Have you found in your work only the amusement of recounting the rise and fall of nations and ideas, and retelling “sad stories of the death of kings”?
Have you leaned more about human nature than the man in the street can learn without so much as opening a book? Have you derived from history any illumination of our present condition, any guidance for our judgments and policies, any guard against the rebuffs of surprise or the vicissitudes of change?
Have you found such regularities in the sequence of past events that you can predict the future actions of mankind or the fate of states? Is it possible that, after all, “history has no sense,” that it teaches us nothing, and that the immense past was only the weary rehearsal of the mistakes that the future is destined to make on a larger stage and scale?
At times we feel so, and a multitude of doubts assail our enterprise.
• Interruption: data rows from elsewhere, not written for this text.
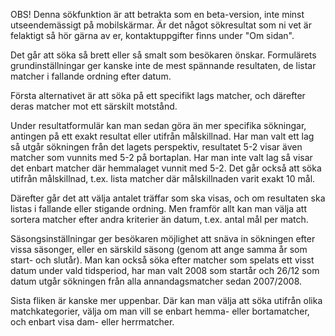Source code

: OBS! Denna sökfunktion är att betrakta som en beta-version, inte minst utseendemässigt på mobilskärmar. Är det något sökresultat som ni vet är felaktigt så hör gärna av er, kontaktuppgifter finns under "Om sidan".

Det går att söka så brett eller så smalt som besökaren önskar. Formulärets grundinställningar ger kanske inte de mest spännande resultaten, de listar matcher i fallande ordning efter datum.

Första alternativet är att söka på ett specifikt lags matcher, och därefter deras matcher mot ett särskilt motstånd.

Under resultatformulär kan man sedan göra än mer specifika sökningar, antingen på ett exakt resultat eller utifrån målskillnad. Har man valt ett lag så utgår sökningen från det lagets perspektiv, resultatet 5-2 visar även matcher som vunnits med 5-2 på bortaplan. Har man inte valt lag så visar det enbart matcher där hemmalaget vunnit med 5-2. Det går också att söka utifrån målskillnad, t.ex. lista matcher där målskillnaden varit exakt 10 mål.

Därefter går det att välja antalet träffar som ska visas, och om resultaten ska listas i fallande eller stigande ordning. Men framför allt kan man välja att sortera matcher efter andra kriterier än datum, t.ex. antal mål per match.

Säsongsinställningar ger besökaren möjlighet att snäva in sökningen efter vissa säsonger, eller en särskild säsong (genom att ange samma år som start- och slutår). Man kan också söka efter matcher som spelats ett visst datum under vald tidsperiod, har man valt 2008 som startår och 26/12 som datum utgår sökningen från alla annandagsmatcher sedan 2007/2008.

Sista fliken är kanske mer uppenbar. Där kan man välja att söka utifrån olika matchkategorier, välja om man vill se enbart hemma- eller bortamatcher, och enbart visa dam- eller herrmatcher.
To begin with, do we really know what the past was, what actually happened, or is history “a fable” not quite “agreed upon”?
Our knowledge of any past event is always incomplete, probably inaccurate, beclouded by ambivalent evidence and biased historians, and perhaps distorted by our own patriotic or religious partisanship. “Most history is guessing, and the rest is prejudice.” Even the historian who thinks to rise above partiality for his country, race, creed, or class betrays his secret predilection in his choice of materials, and in the nuances of his adjectives.
“The historian always oversimplifies, and hastily selects a manageable minority of facts and faces out of a crowd of souls and events whose multitudinous complexity he can never quite embrace or comprehend.” — Again, our conclusions from the past to the future are made more hazardous than ever by the acceleration of change.